▸ Directive: Please reproduce the data below exactly, line for line, and omit the pictures.

▸ Collected data:

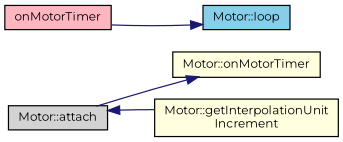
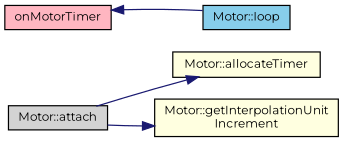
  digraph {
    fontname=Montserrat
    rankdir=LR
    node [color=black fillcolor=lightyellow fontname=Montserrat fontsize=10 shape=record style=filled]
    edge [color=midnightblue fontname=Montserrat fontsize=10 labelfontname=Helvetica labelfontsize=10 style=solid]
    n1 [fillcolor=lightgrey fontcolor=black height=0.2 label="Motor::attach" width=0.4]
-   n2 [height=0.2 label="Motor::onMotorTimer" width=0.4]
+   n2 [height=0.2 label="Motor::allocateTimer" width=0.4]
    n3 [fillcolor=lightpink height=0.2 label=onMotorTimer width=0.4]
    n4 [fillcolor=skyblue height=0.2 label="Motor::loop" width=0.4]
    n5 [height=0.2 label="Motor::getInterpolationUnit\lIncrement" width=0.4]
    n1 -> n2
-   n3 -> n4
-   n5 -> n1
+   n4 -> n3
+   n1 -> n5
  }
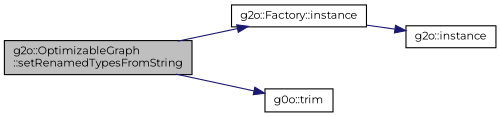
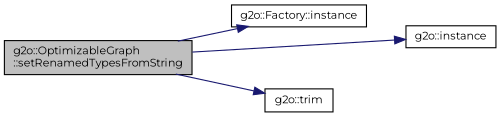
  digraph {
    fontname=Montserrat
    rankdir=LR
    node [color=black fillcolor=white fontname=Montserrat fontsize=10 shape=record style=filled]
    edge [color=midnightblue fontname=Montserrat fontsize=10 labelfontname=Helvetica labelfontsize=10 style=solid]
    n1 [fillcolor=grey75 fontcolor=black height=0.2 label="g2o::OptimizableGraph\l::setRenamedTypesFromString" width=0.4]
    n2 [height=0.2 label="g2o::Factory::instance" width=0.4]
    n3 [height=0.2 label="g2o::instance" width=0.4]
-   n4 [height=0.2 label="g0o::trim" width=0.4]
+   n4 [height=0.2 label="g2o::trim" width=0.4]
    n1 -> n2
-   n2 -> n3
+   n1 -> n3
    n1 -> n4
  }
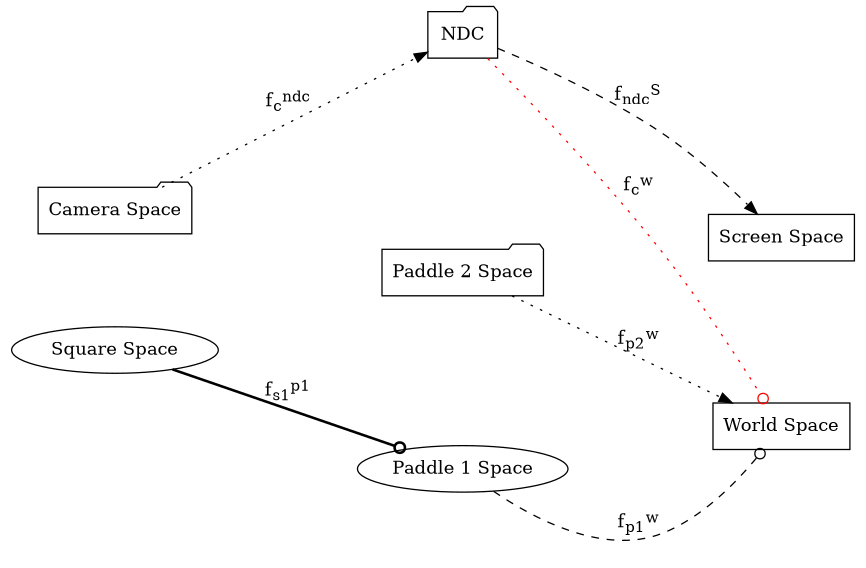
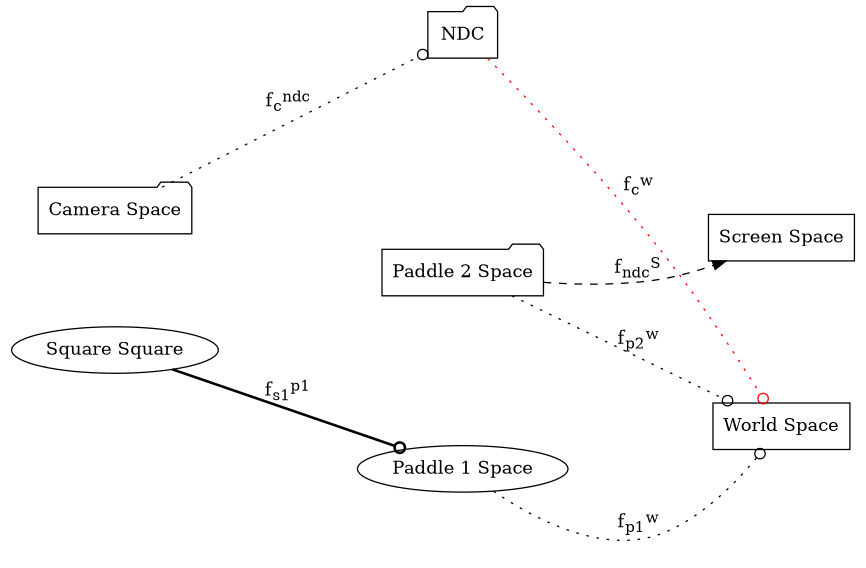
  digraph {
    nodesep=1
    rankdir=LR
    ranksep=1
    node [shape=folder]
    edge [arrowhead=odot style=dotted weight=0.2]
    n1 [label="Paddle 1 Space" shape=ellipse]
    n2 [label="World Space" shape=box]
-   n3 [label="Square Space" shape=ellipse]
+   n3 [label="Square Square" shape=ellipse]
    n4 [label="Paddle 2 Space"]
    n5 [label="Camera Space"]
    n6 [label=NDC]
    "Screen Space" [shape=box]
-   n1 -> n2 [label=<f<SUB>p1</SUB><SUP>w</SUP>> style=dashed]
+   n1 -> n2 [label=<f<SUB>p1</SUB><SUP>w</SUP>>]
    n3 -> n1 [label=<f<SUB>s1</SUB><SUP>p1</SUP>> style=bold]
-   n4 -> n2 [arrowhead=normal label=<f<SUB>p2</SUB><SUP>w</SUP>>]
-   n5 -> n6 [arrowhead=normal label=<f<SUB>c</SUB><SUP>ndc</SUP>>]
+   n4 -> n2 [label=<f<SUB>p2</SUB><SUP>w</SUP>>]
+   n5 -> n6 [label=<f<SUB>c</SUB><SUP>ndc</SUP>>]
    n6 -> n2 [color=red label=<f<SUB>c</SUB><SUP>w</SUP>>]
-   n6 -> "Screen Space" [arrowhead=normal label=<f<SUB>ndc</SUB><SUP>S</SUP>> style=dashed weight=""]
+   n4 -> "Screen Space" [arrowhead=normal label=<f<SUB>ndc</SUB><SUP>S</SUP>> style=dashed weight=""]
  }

▸ Answer for this exercise:
  digraph {
    fontname=Montserrat
    rankdir=LR
    node [color=black fillcolor=lightyellow fontname=Montserrat fontsize=10 shape=record style=filled]
    edge [color=midnightblue fontname=Montserrat fontsize=10 labelfontname=Helvetica labelfontsize=10 style=solid]
    n1 [fillcolor=lightgrey fontcolor=black height=0.2 label="Motor::attach" width=0.4]
-   n2 [height=0.2 label="Motor::onMotorTimer" width=0.4]
+   n2 [height=0.2 label="Motor::allocateTimer" width=0.4]
    n3 [fillcolor=lightpink height=0.2 label=onMotorTimer width=0.4]
    n4 [fillcolor=skyblue height=0.2 label="Motor::loop" width=0.4]
    n5 [height=0.2 label="Motor::getInterpolationUnit\lIncrement" width=0.4]
    n1 -> n2
-   n3 -> n4
-   n5 -> n1
+   n4 -> n3
+   n1 -> n5
  }
  digraph {
    fontname=Montserrat
    rankdir=LR
    node [color=black fillcolor=white fontname=Montserrat fontsize=10 shape=record style=filled]
    edge [color=midnightblue fontname=Montserrat fontsize=10 labelfontname=Helvetica labelfontsize=10 style=solid]
    n1 [fillcolor=grey75 fontcolor=black height=0.2 label="g2o::OptimizableGraph\l::setRenamedTypesFromString" width=0.4]
    n2 [height=0.2 label="g2o::Factory::instance" width=0.4]
    n3 [height=0.2 label="g2o::instance" width=0.4]
-   n4 [height=0.2 label="g0o::trim" width=0.4]
+   n4 [height=0.2 label="g2o::trim" width=0.4]
    n1 -> n2
-   n2 -> n3
+   n1 -> n3
    n1 -> n4
  }
  digraph {
    nodesep=1
    rankdir=LR
    ranksep=1
    node [shape=folder]
    edge [arrowhead=odot style=dotted weight=0.2]
    n1 [label="Paddle 1 Space" shape=ellipse]
    n2 [label="World Space" shape=box]
-   n3 [label="Square Space" shape=ellipse]
+   n3 [label="Square Square" shape=ellipse]
    n4 [label="Paddle 2 Space"]
    n5 [label="Camera Space"]
    n6 [label=NDC]
    "Screen Space" [shape=box]
-   n1 -> n2 [label=<f<SUB>p1</SUB><SUP>w</SUP>> style=dashed]
+   n1 -> n2 [label=<f<SUB>p1</SUB><SUP>w</SUP>>]
    n3 -> n1 [label=<f<SUB>s1</SUB><SUP>p1</SUP>> style=bold]
-   n4 -> n2 [arrowhead=normal label=<f<SUB>p2</SUB><SUP>w</SUP>>]
-   n5 -> n6 [arrowhead=normal label=<f<SUB>c</SUB><SUP>ndc</SUP>>]
+   n4 -> n2 [label=<f<SUB>p2</SUB><SUP>w</SUP>>]
+   n5 -> n6 [label=<f<SUB>c</SUB><SUP>ndc</SUP>>]
    n6 -> n2 [color=red label=<f<SUB>c</SUB><SUP>w</SUP>>]
-   n6 -> "Screen Space" [arrowhead=normal label=<f<SUB>ndc</SUB><SUP>S</SUP>> style=dashed weight=""]
+   n4 -> "Screen Space" [arrowhead=normal label=<f<SUB>ndc</SUB><SUP>S</SUP>> style=dashed weight=""]
  }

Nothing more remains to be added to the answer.